Oggi, con anche l’appoggio di gran parte della borghesia brasiliana, il PT di Lula è un grande fronte democratico. Bisogna capire però se riuscirà a fare quello che non è riuscito a ottenere nei due precedenti mandati, ma soprattutto se avrà le condizioni politiche per realizzare i suoi scopi, che sono quelli di sempre: riforme politiche e sociali, lotta alla fame e alla disoccupazione, aumento della qualità della salute e dell’istruzione e la conservazione dell’ambiente.

Ma il fronte democratico è un po’ lo specchio dello stesso PT che racchiude in sé un po’ di tutto ed è questa la sua grandezza, considerato che oggi non è importante tanto vincere, quanto governare in modo equilibrato e onesto: “Questo partito, nella storia politica del Brasile degli ultimi anni, è forse il più pluralista del paese – mi disse Lula in una mia intervista - Abbiamo marxisti, ecologisti, credenti cattolici, protestanti, evangelici.
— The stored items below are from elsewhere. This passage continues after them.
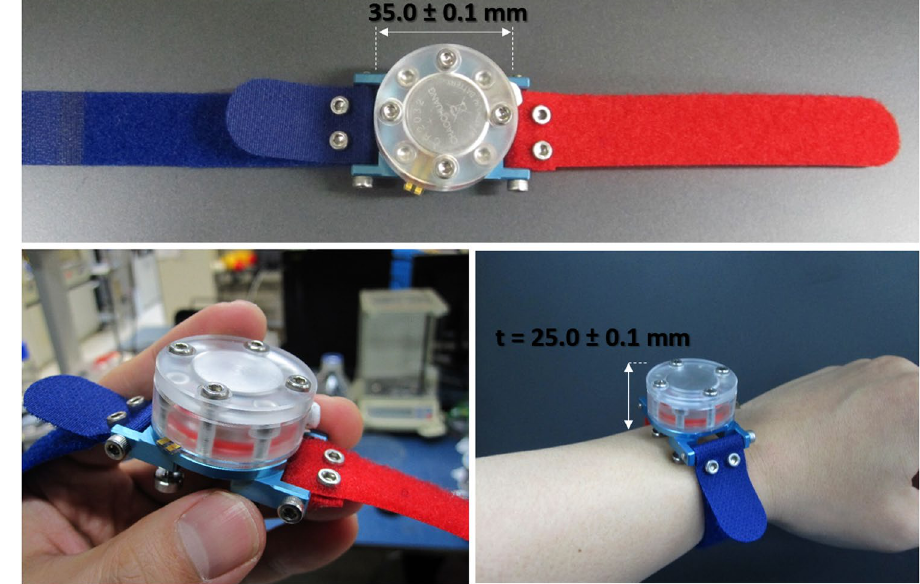
Figure 3. The fabricated watch-type sweat rate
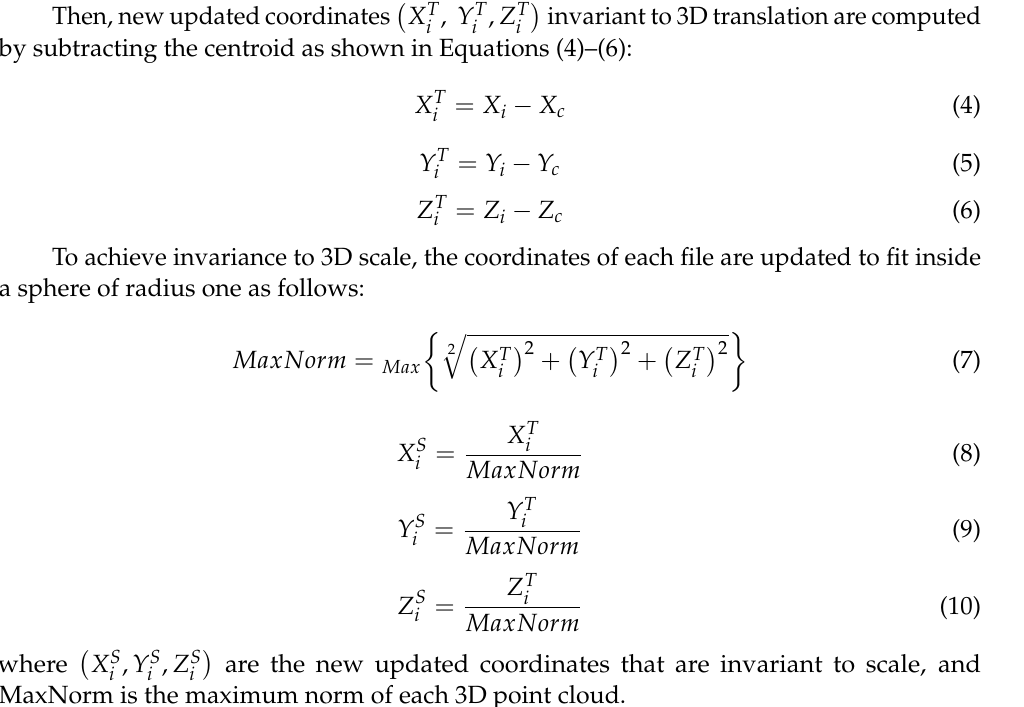
Figure 3. Main steps in the learning ( a ) and recognition process ( b ) of static letters from the Mexican Sign Language alphabet, using features derived from the partition of a unit sphere and a cube containing a normalized 3D point cloud.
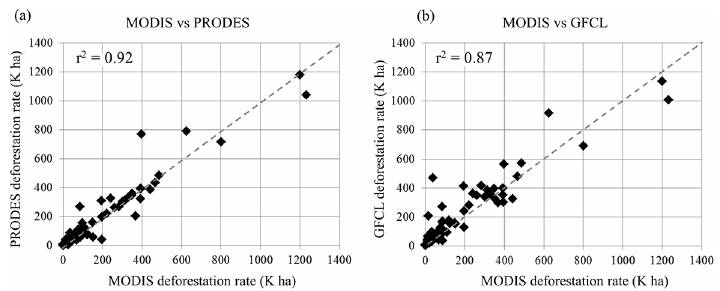
Fig 5. Comparing MODIS-derived annual deforestation rates with Landsat results in the Brazilian Amazon. (a) MODIS vs PRODES. (b) MODIS vs GFCL. A total of 70 data points are used in the scatter plot, which represent annual estimates between 2000 and 2010 in seven Brazilian states in the legal Amazon, including Acre, Amapa, Amazonas, Mato Grosso, Para, Rondonia and Roraima.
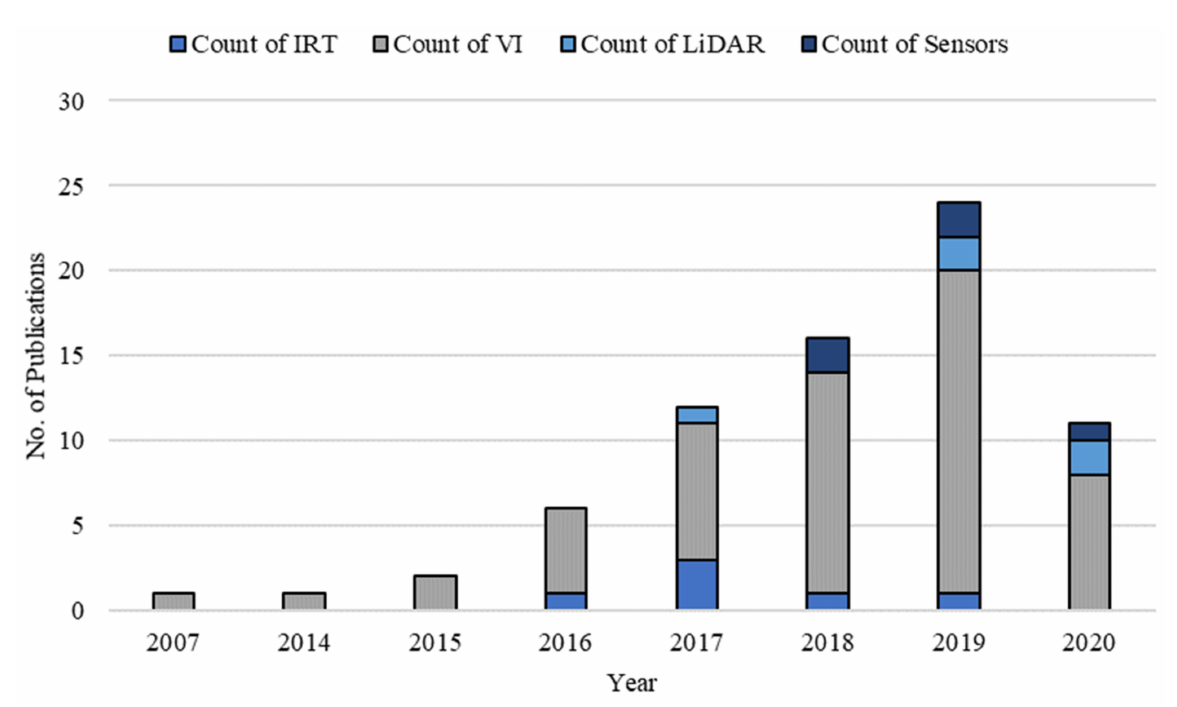
Figure 2. Yearly distribution of NDT-UAV technologies used for bridge condition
C’è chi si batte per Cuba, chi apprezza la nuova politica cinese. Abbiamo musulmani, buddisti laici. C’è pluralismo effettivo nel Pt. Siamo riusciti a dimostrare l’importanza di una democrazia vissuta nella diversità. Ma non ci interessa che tutti tifino per la stessa squadra di calcio. Non abbiamo bisogno che a tutti piaccia lo stesso colore per convivere democraticamente e in modo sano. Il Pt è questo: viviamo in modo sereno. Siamo diversi, ma concordiamo sui punti essenziali. Crediamo sia possibile costruire un altro Brasile, ma certo la chiesa progressista, il movimento popolare, le comunità di base e il movimento sindacale sono le principali ragioni del successo del Pt”.
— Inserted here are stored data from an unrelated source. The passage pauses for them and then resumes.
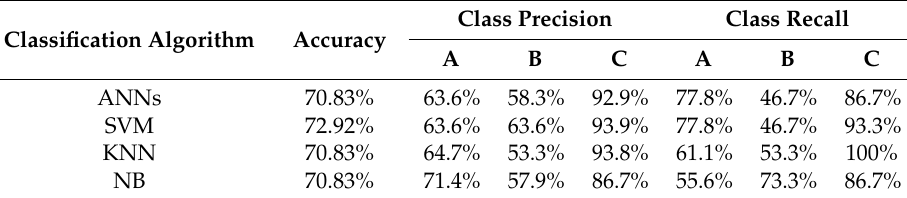
Table 4. Results of classification with integrated data.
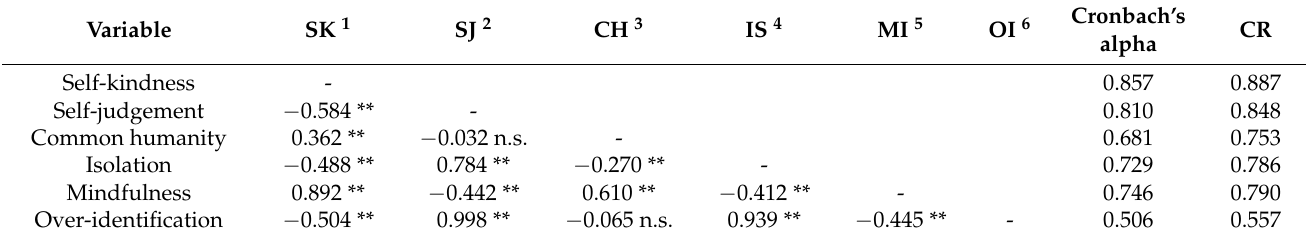
Table 5. Cronbach’s alpha, CR and bivariate correlations for the Spanish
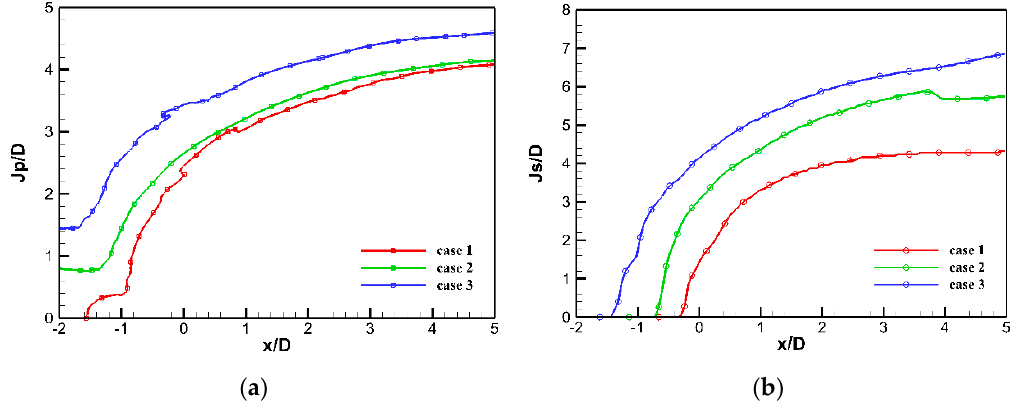
Figure 17. Jet penetration depth (Jp in ( a )) and spread (Js in ( b )). (Y = 0.01 is set as the jet boundary).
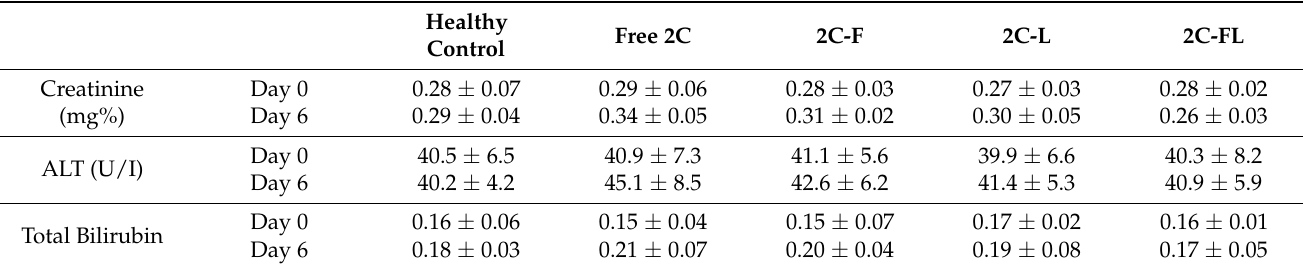
Figure 4. Percent hemolysis of erythrocytes caused by 2C-F, 2C-L, and 2C-FL formulations. Erythro- cytes from the healthy rabbit were incubated with different concentrations of free 2C, 2C-F, 2C-L, and 2C-FL for 1 h at 37 ◦ C. Data are presented as the mean ± SD of three independent experiments. In vivo toxicity parameters showed that there were no alterations in the hematological profile or the weight of the organs after six days. The changes in the biochemical parameters caused before day one and on the sixth day after the last dose administration are given in Table 3. The 2C-FL group showed no statistical differences in the creatinine levels compared to the healthy control values ( p < 0.05). Both the ALT and bilirubin levels also did not present a statistical difference in the 2C-FL-treated group. Similarly, there was no obvious change in the levels of serum creatinine, ALT, and bilirubin values in the 2C-F and 2C-L groups. Regarding the hematological values of the free 2C group mice, although the levels of serum creatinine, ALT, and bilirubin showed an increase in comparison to the control group, the values were within the expected values of healthy mice. Table 3. Serum levels of creatinine, aminotransferase alanine (ALT), and bilirubin were evaluated in healthy mice after the administration of a single dose of 2C-F, 2C-L, and 2C-FL nanoparticles. Data are presented as the mean ± SD of three independent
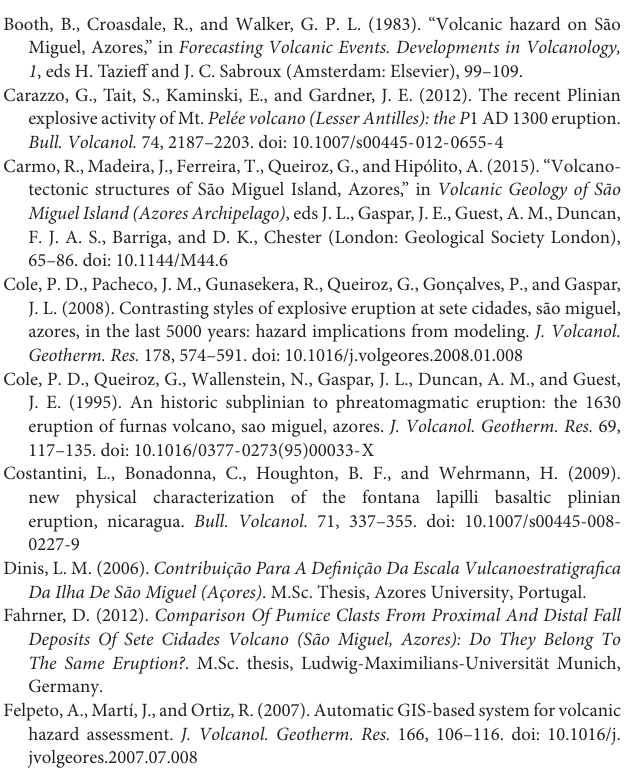
FIGURE S1 | Stratigraphic sections of nine outcrops along the north coast of São Miguel Island containing a pumice lapilli bed with black inclusions, highlighted in yellow (Ponte, 2013). In this study, this pumice fall bed is correlated to the Upper Member of the SBF. TABLE S1 | Overview of values of trace elements for the 7 different sample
Frei Betto che lo ha appoggiato ma anche criticato, oggi sostiene: “Il modo di rafforzare il governo Lula non è propriamente negli accordi dietro le quinte, nelle alleanze di partito, nei patti federativi. Questa strada è già stata percorsa ed è sfociata in scandali e sconvolgimenti. Non ci si può fidare di un gioco in cui il partner non si comporta bene. Il rammendo fatto sopra favorisce sempre chi disprezza quello che sta sotto. Il cammino da intraprendere è quello della coscientizzazione, organizzazione e mobilitazione popolare. Senza persone per strada e nelle reti il governo Lula correrà anche un rischio di impeachment. Per consolidarsi dovrà soddisfare la fame di pane e anche la fame di bellezza attraverso l’educazione politica del popolo”.

Staremo a vedere, ma l’araba fenice comincia a rinascere.